• _Set problem_:
Rewrite the lines below as a numbered list, skipping any blank lines and leaving out the pictures.
----
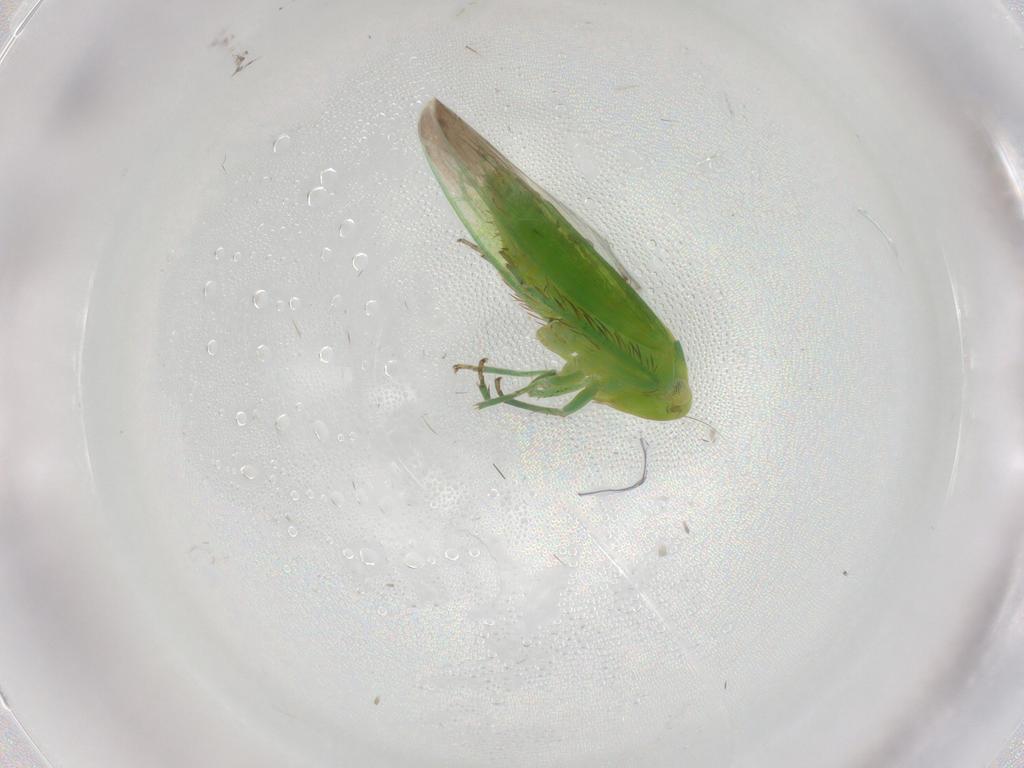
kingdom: Animalia
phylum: Arthropoda
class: Insecta
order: Hemiptera
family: Cicadellidae
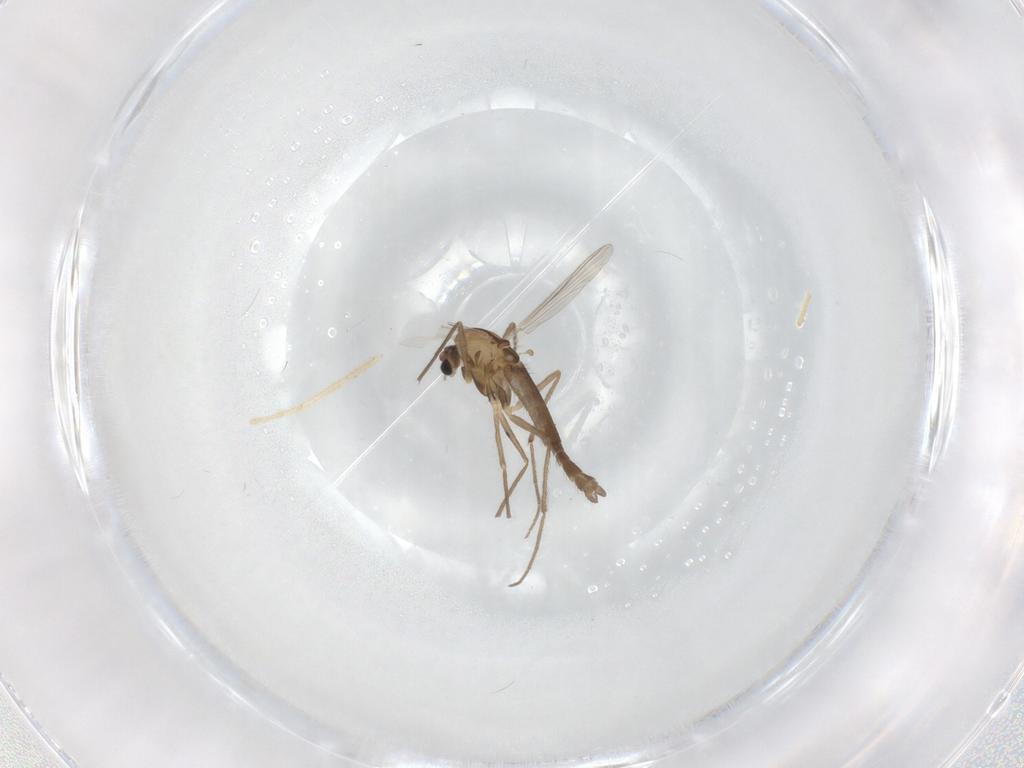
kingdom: Animalia
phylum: Arthropoda
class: Insecta
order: Diptera
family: Chironomidae
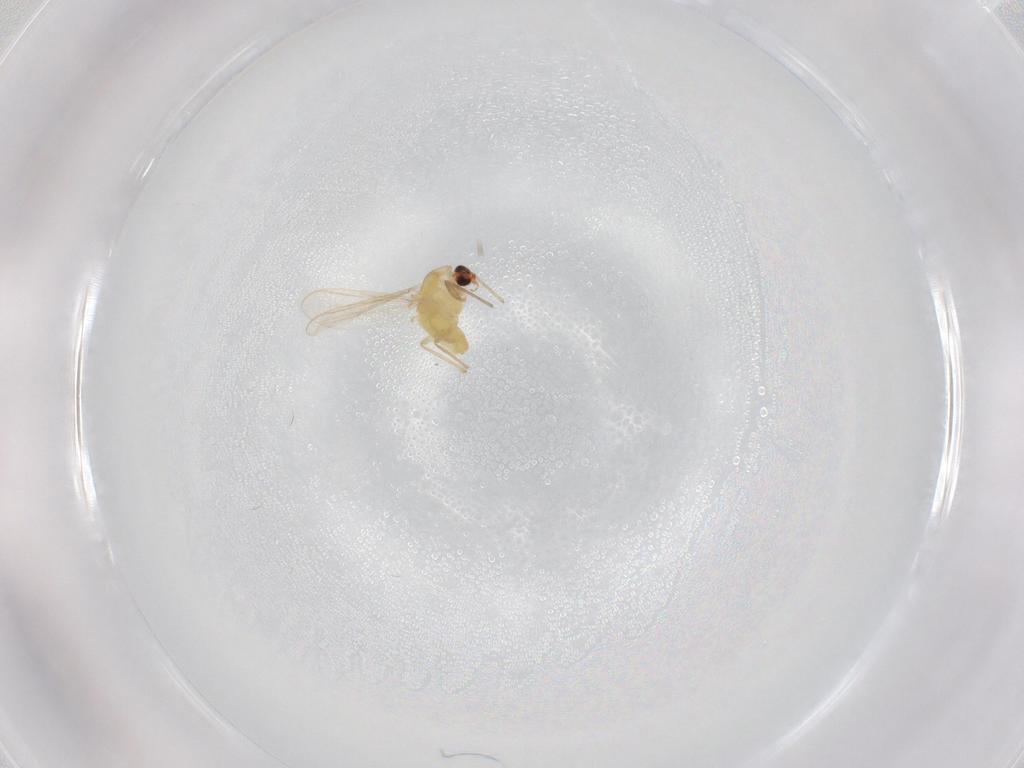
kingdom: Animalia
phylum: Arthropoda
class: Insecta
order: Diptera
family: Chironomidae
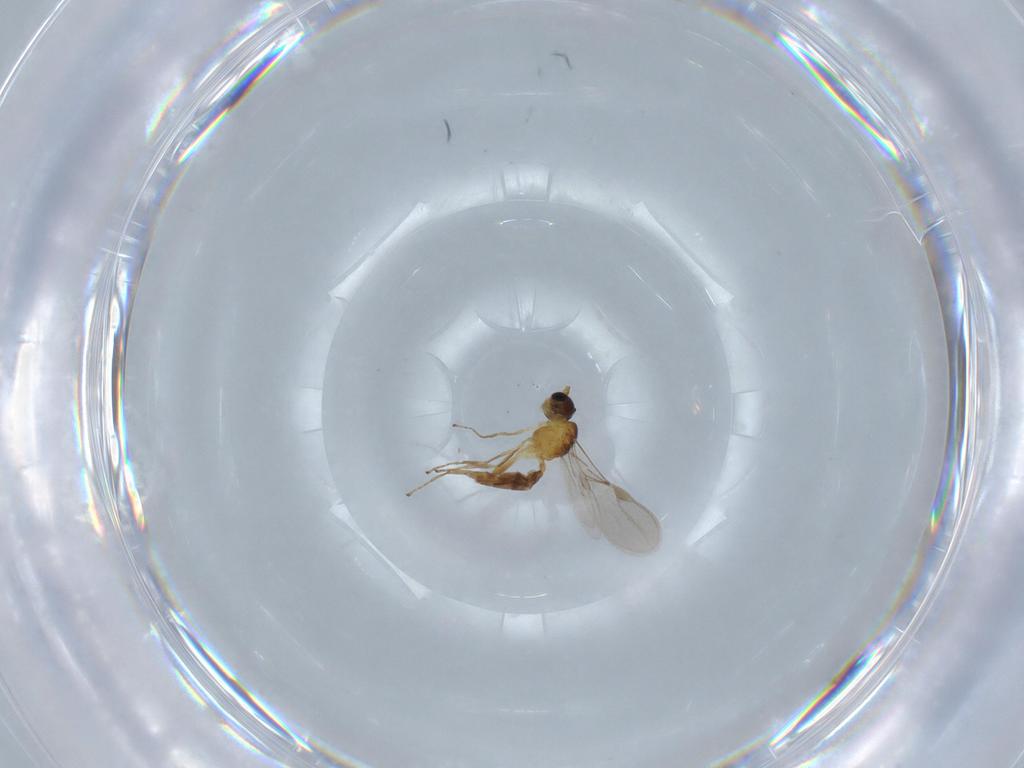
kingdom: Animalia
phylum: Arthropoda
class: Insecta
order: Hymenoptera
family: Braconidae
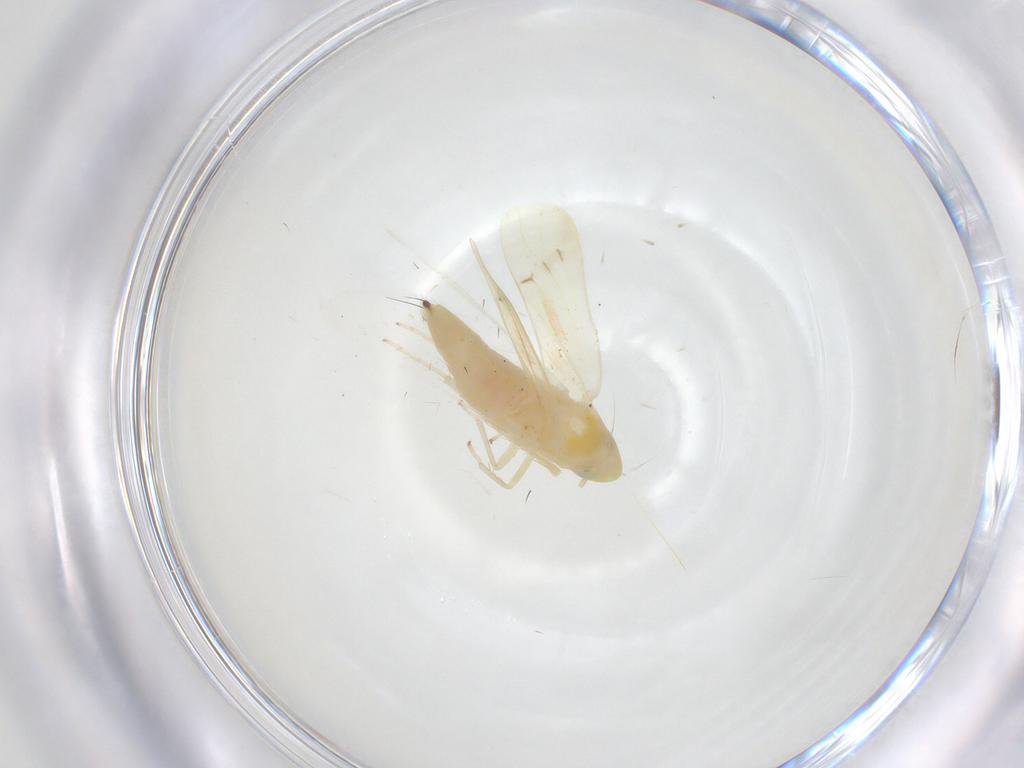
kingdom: Animalia
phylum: Arthropoda
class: Insecta
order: Hemiptera
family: Cicadellidae
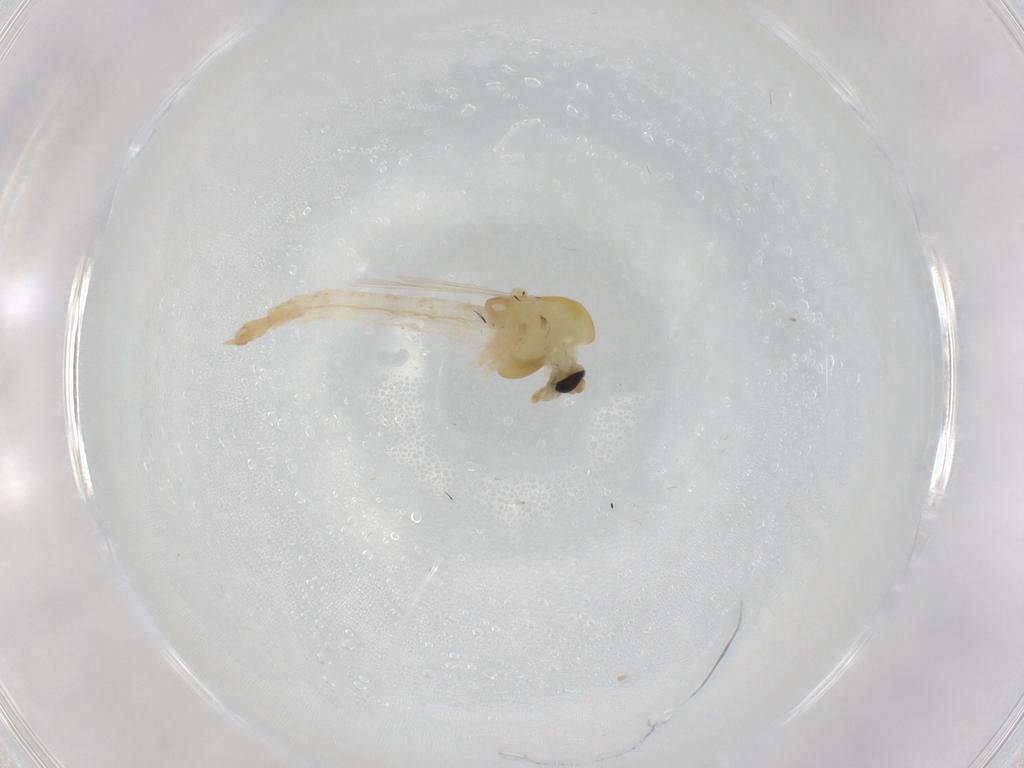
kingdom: Animalia
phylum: Arthropoda
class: Insecta
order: Diptera
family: Chironomidae
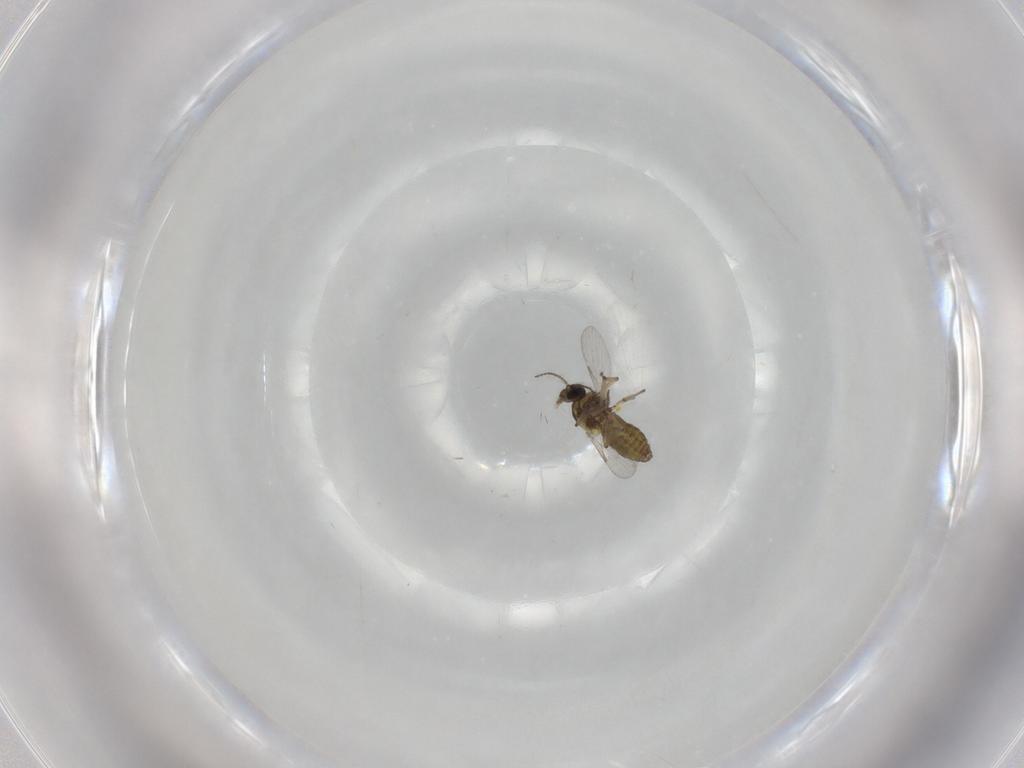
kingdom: Animalia
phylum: Arthropoda
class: Insecta
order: Diptera
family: Ceratopogonidae
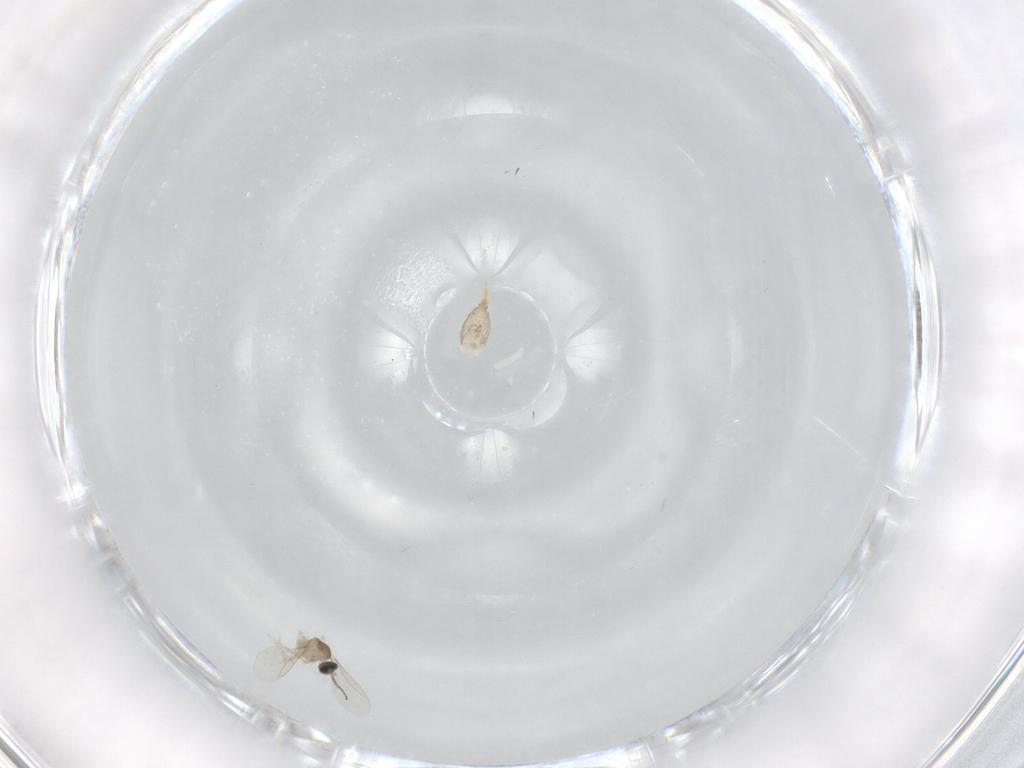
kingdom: Animalia
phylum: Arthropoda
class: Insecta
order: Diptera
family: Cecidomyiidae
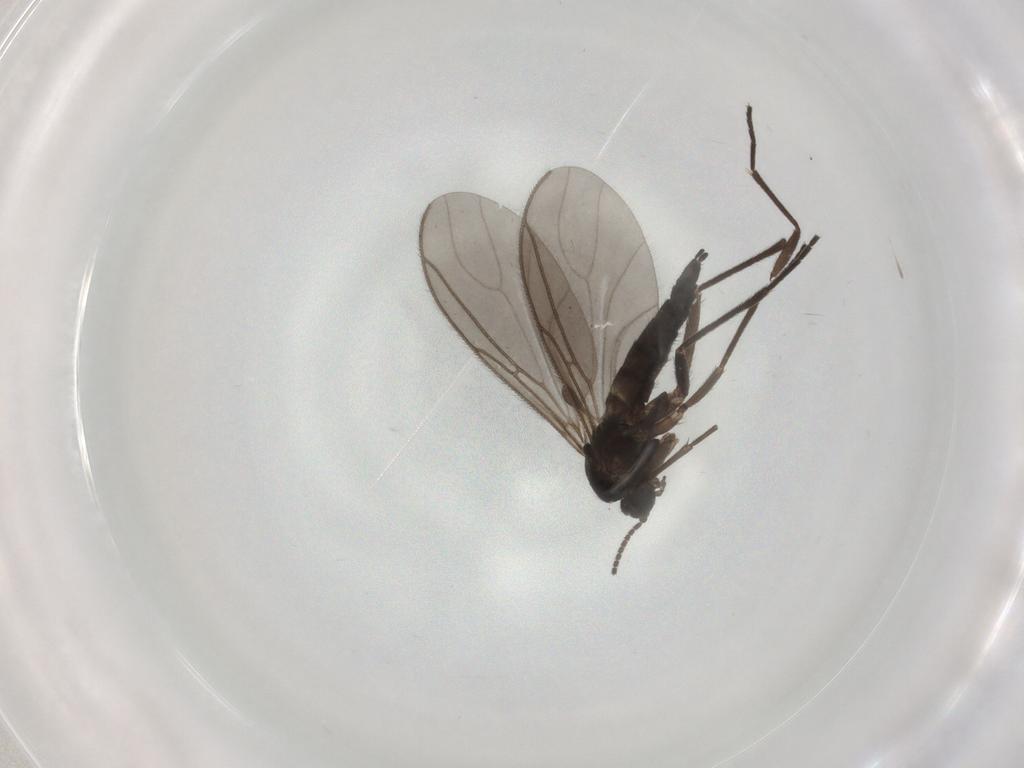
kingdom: Animalia
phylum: Arthropoda
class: Insecta
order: Diptera
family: Sciaridae
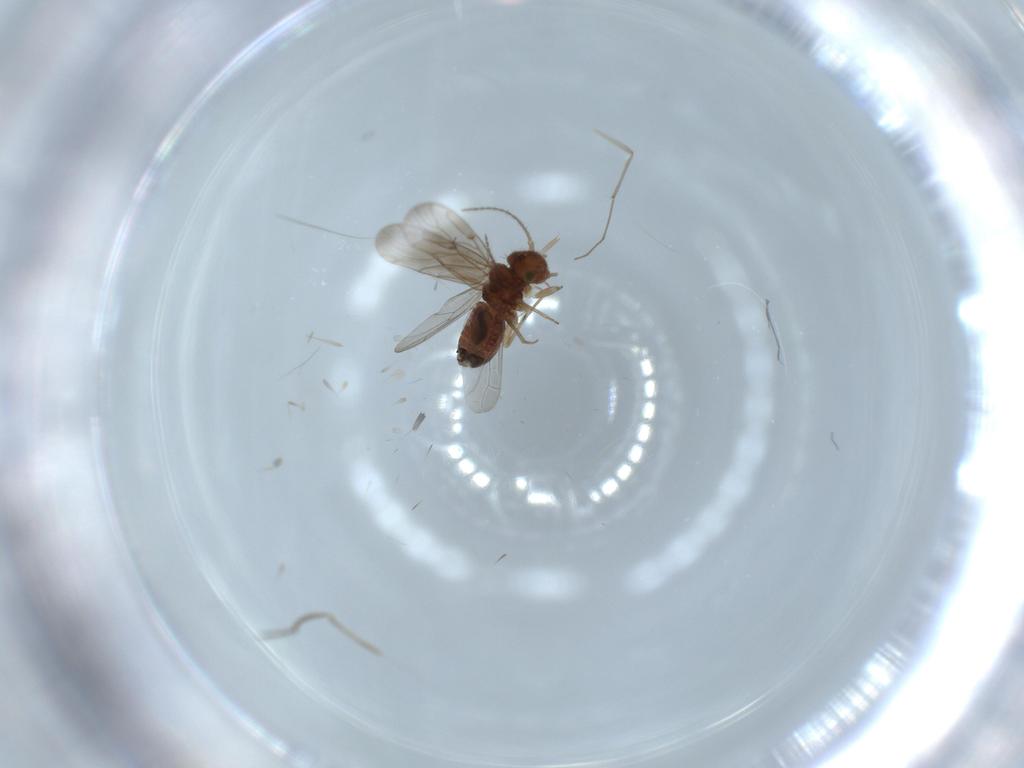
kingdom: Animalia
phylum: Arthropoda
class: Insecta
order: Psocodea
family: Ectopsocidae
----
• _Correct output_:
1. kingdom: Animalia
2. phylum: Arthropoda
3. class: Insecta
4. order: Hemiptera
5. family: Cicadellidae
6. kingdom: Animalia
7. phylum: Arthropoda
8. class: Insecta
9. order: Diptera
10. family: Chironomidae
11. kingdom: Animalia
12. phylum: Arthropoda
13. class: Insecta
14. order: Diptera
15. family: Chironomidae
16. kingdom: Animalia
17. phylum: Arthropoda
18. class: Insecta
19. order: Hymenoptera
20. family: Braconidae
21. kingdom: Animalia
22. phylum: Arthropoda
23. class: Insecta
24. order: Hemiptera
25. family: Cicadellidae
26. kingdom: Animalia
27. phylum: Arthropoda
28. class: Insecta
29. order: Diptera
30. family: Chironomidae
31. kingdom: Animalia
32. phylum: Arthropoda
33. class: Insecta
34. order: Diptera
35. family: Ceratopogonidae
36. kingdom: Animalia
37. phylum: Arthropoda
38. class: Insecta
39. order: Diptera
40. family: Cecidomyiidae
41. kingdom: Animalia
42. phylum: Arthropoda
43. class: Insecta
44. order: Diptera
45. family: Sciaridae
46. kingdom: Animalia
47. phylum: Arthropoda
48. class: Insecta
49. order: Psocodea
50. family: Ectopsocidae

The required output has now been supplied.